Purpose Of The Study
- * To investigate the rate and nature of MMTV expression changes in cultured murine mammary cells.
- * To compare MMTV expression variant formation with known mutation rates.
Main Methods
- * Culturing clonal derivatives of C3HMT murine mammary cell lines.
- * Quantifying MMTV expression levels (MMTV(H) and MMTV(L)).

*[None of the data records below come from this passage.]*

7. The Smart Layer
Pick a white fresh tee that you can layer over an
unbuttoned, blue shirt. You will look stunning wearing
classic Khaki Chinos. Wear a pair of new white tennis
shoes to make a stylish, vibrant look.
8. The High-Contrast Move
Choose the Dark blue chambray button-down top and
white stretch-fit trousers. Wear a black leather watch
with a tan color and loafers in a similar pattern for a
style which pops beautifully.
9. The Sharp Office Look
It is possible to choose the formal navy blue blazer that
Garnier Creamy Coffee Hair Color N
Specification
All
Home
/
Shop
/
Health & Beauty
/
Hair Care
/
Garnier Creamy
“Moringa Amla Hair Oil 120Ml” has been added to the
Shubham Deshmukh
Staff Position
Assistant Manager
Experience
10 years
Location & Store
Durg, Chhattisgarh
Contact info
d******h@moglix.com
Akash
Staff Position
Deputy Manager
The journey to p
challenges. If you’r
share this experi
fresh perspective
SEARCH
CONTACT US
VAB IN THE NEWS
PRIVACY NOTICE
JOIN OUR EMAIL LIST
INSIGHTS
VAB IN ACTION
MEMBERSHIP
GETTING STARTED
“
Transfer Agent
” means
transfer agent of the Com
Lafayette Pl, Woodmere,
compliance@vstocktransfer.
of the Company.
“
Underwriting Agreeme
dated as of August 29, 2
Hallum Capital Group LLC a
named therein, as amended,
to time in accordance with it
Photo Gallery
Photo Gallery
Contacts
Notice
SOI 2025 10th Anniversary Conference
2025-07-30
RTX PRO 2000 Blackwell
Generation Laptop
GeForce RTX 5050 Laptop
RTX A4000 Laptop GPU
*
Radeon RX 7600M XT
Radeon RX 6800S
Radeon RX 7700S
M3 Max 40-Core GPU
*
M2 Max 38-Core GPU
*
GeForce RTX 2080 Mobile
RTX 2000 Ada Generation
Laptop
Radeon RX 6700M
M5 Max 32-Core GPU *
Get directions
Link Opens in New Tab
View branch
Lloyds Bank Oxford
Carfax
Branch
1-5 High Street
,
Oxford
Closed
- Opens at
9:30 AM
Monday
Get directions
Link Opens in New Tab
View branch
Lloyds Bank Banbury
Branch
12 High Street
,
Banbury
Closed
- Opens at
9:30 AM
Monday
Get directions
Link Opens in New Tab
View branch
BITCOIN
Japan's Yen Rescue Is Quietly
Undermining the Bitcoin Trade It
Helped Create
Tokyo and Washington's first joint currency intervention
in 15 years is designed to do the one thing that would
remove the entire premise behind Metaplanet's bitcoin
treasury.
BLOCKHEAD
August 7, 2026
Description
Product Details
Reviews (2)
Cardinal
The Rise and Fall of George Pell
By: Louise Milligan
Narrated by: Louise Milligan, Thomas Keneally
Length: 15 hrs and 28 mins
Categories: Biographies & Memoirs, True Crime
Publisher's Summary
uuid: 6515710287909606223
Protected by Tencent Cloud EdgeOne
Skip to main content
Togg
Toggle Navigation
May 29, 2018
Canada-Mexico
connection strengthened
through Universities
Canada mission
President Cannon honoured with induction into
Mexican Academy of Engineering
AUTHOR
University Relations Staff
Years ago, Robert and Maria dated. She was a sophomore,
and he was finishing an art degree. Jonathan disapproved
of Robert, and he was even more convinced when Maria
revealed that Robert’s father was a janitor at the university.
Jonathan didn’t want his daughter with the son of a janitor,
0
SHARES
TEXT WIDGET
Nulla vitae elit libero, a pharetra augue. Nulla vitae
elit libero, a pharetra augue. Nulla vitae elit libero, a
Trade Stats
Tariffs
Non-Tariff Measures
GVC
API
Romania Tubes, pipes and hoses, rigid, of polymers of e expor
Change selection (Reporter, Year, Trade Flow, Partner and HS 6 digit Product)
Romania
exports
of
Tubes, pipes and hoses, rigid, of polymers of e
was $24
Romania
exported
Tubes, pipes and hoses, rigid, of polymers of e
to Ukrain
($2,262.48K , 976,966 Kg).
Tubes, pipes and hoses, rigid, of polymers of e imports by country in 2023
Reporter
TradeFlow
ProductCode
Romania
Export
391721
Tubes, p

- * Generating somatic cell hybrids to study MMTV expression regulation.
Main Results
- * MMTV expression conversion occurs at a high rate (approx. 6/100 clones), primarily from MMTV(H) to MMTV(L).
- * This high rate contrasts sharply with the low rate of 6-thioguanine resistance development (approx. 3/million cells).
- * Somatic cell hybrids indicate that constitutive MMTV expression and dexamethasone inducibility are dominant traits.
Conclusions
- * MMTV expression is regulated by at least two positive control mechanisms: constitutive expression and glucocorticoid stimulation.
- * Constitutive MMTV expression is unstable and subject to frequent variant formation.
- * The high rate of MMTV(L) variant conversion suggests a non-mutational or highly efficient mutational mechanism.